[Dataset items]
--*--

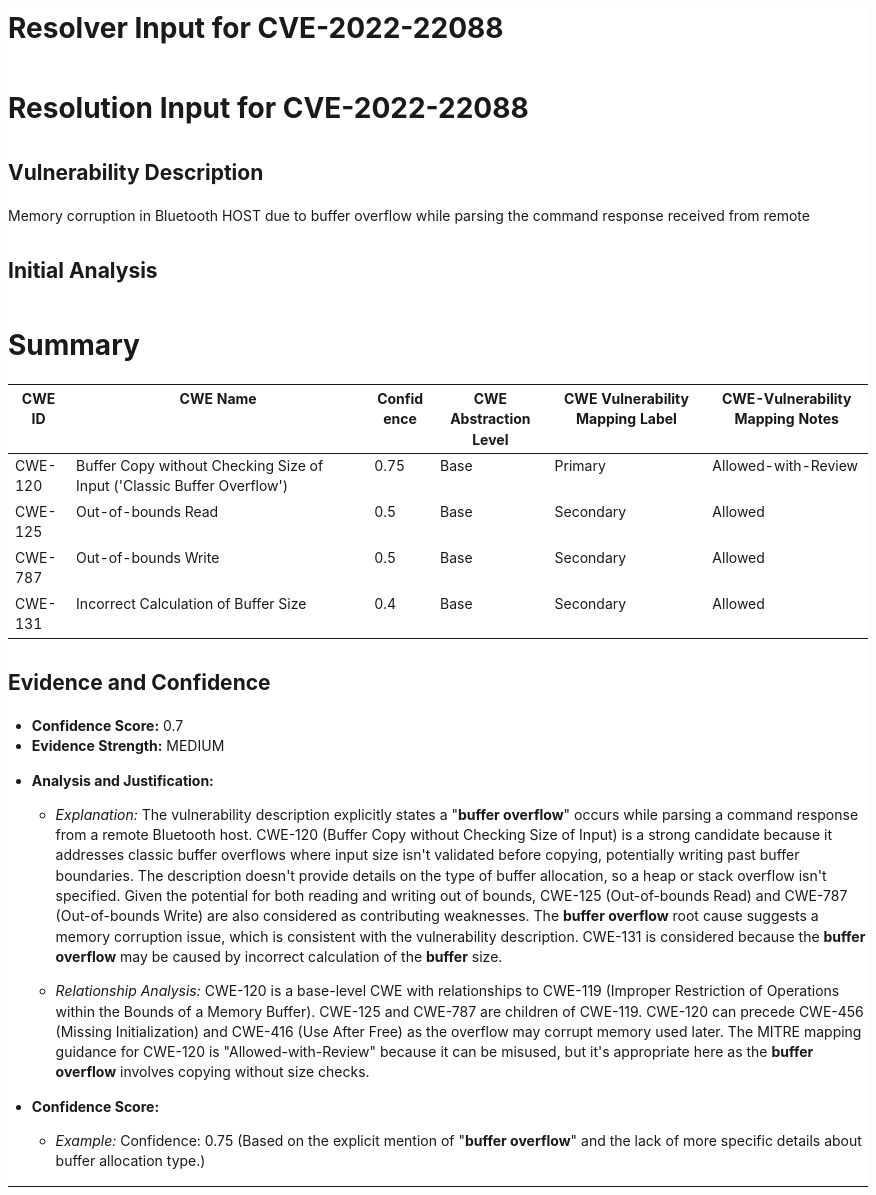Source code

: # Resolver Input for CVE-2022-22088

# Resolution Input for CVE-2022-22088

## Vulnerability Description
Memory corruption in Bluetooth HOST due to buffer overflow while parsing the command response received from remote

## Initial Analysis
# Summary
| CWE ID | CWE Name | Confidence | CWE Abstraction Level | CWE Vulnerability Mapping Label | CWE-Vulnerability Mapping Notes |
|---|---|---|---|---|---|
| CWE-120 | Buffer Copy without Checking Size of Input ('Classic Buffer Overflow') | 0.75 | Base | Primary | Allowed-with-Review |
| CWE-125 | Out-of-bounds Read | 0.5 | Base | Secondary | Allowed |
| CWE-787 | Out-of-bounds Write | 0.5 | Base | Secondary | Allowed |
| CWE-131 | Incorrect Calculation of Buffer Size | 0.4 | Base | Secondary | Allowed |

## Evidence and Confidence

*   **Confidence Score:** 0.7
*   **Evidence Strength:** MEDIUM

- **Analysis and Justification:**  
  - *Explanation:* The vulnerability description explicitly states a "**buffer overflow**" occurs while parsing a command response from a remote Bluetooth host. CWE-120 (Buffer Copy without Checking Size of Input) is a strong candidate because it addresses classic buffer overflows where input size isn't validated before copying, potentially writing past buffer boundaries. The description doesn't provide details on the type of buffer allocation, so a heap or stack overflow isn't specified. Given the potential for both reading and writing out of bounds, CWE-125 (Out-of-bounds Read) and CWE-787 (Out-of-bounds Write) are also considered as contributing weaknesses. The **buffer overflow** root cause suggests a memory corruption issue, which is consistent with the vulnerability description. CWE-131 is considered because the **buffer overflow** may be caused by incorrect calculation of the **buffer** size.

  - *Relationship Analysis:* CWE-120 is a base-level CWE with relationships to CWE-119 (Improper Restriction of Operations within the Bounds of a Memory Buffer). CWE-125 and CWE-787 are children of CWE-119. CWE-120 can precede CWE-456 (Missing Initialization) and CWE-416 (Use After Free) as the overflow may corrupt memory used later. The MITRE mapping guidance for CWE-120 is "Allowed-with-Review" because it can be misused, but it's appropriate here as the **buffer overflow** involves copying without size checks.

- **Confidence Score:**  
  - *Example:* Confidence: 0.75 (Based on the explicit mention of "**buffer overflow**" and the lack of more specific details about buffer allocation type.)
---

--*--

> Assigned task:
Print each entry precisely as written; the pictures stay out.

> Result of the task:
Source code

: # Resolver Input for CVE-2022-22088

# Resolution Input for CVE-2022-22088

## Vulnerability Description
Memory corruption in Bluetooth HOST due to buffer overflow while parsing the command response received from remote

## Initial Analysis
# Summary
| CWE ID | CWE Name | Confidence | CWE Abstraction Level | CWE Vulnerability Mapping Label | CWE-Vulnerability Mapping Notes |
|---|---|---|---|---|---|
| CWE-120 | Buffer Copy without Checking Size of Input ('Classic Buffer Overflow') | 0.75 | Base | Primary | Allowed-with-Review |
| CWE-125 | Out-of-bounds Read | 0.5 | Base | Secondary | Allowed |
| CWE-787 | Out-of-bounds Write | 0.5 | Base | Secondary | Allowed |
| CWE-131 | Incorrect Calculation of Buffer Size | 0.4 | Base | Secondary | Allowed |

## Evidence and Confidence

*   **Confidence Score:** 0.7
*   **Evidence Strength:** MEDIUM

- **Analysis and Justification:**  
  - *Explanation:* The vulnerability description explicitly states a "**buffer overflow**" occurs while parsing a command response from a remote Bluetooth host. CWE-120 (Buffer Copy without Checking Size of Input) is a strong candidate because it addresses classic buffer overflows where input size isn't validated before copying, potentially writing past buffer boundaries. The description doesn't provide details on the type of buffer allocation, so a heap or stack overflow isn't specified. Given the potential for both reading and writing out of bounds, CWE-125 (Out-of-bounds Read) and CWE-787 (Out-of-bounds Write) are also considered as contributing weaknesses. The **buffer overflow** root cause suggests a memory corruption issue, which is consistent with the vulnerability description. CWE-131 is considered because the **buffer overflow** may be caused by incorrect calculation of the **buffer** size.

  - *Relationship Analysis:* CWE-120 is a base-level CWE with relationships to CWE-119 (Improper Restriction of Operations within the Bounds of a Memory Buffer). CWE-125 and CWE-787 are children of CWE-119. CWE-120 can precede CWE-456 (Missing Initialization) and CWE-416 (Use After Free) as the overflow may corrupt memory used later. The MITRE mapping guidance for CWE-120 is "Allowed-with-Review" because it can be misused, but it's appropriate here as the **buffer overflow** involves copying without size checks.

- **Confidence Score:**  
  - *Example:* Confidence: 0.75 (Based on the explicit mention of "**buffer overflow**" and the lack of more specific details about buffer allocation type.)
---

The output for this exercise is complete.